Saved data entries
Content starts
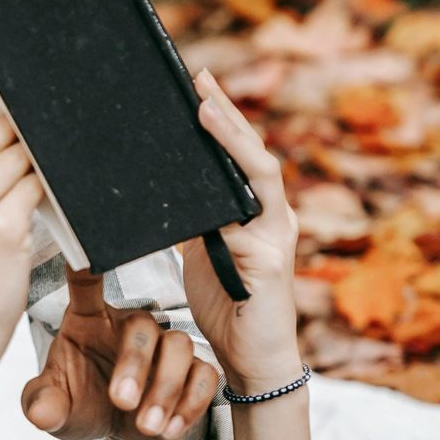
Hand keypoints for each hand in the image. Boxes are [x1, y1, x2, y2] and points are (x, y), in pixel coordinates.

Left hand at [21, 271, 220, 439]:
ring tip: (146, 426)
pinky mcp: (194, 370)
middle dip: (134, 365)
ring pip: (180, 346)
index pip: (86, 284)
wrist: (116, 430)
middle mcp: (131, 325)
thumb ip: (43, 404)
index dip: (85, 266)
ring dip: (165, 390)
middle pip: (142, 326)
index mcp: (89, 318)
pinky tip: (168, 429)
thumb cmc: (80, 402)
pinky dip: (190, 404)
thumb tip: (40, 413)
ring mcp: (166, 345)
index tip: (84, 256)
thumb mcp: (54, 407)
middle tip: (121, 402)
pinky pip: (205, 376)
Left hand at [179, 70, 301, 392]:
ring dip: (233, 142)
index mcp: (254, 210)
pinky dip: (231, 200)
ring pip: (260, 177)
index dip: (222, 117)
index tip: (198, 82)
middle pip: (252, 153)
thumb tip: (164, 186)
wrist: (250, 359)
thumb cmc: (227, 303)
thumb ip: (196, 218)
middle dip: (227, 114)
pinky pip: (250, 224)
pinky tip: (212, 184)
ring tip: (206, 112)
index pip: (240, 153)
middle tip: (200, 80)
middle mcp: (273, 217)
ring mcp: (276, 238)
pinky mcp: (270, 265)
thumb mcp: (203, 249)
Content ends
ACTION ITEM:
Reply with one number, the count of lines in the entries that hold the string "hand".

EXERCISE RESULT:
3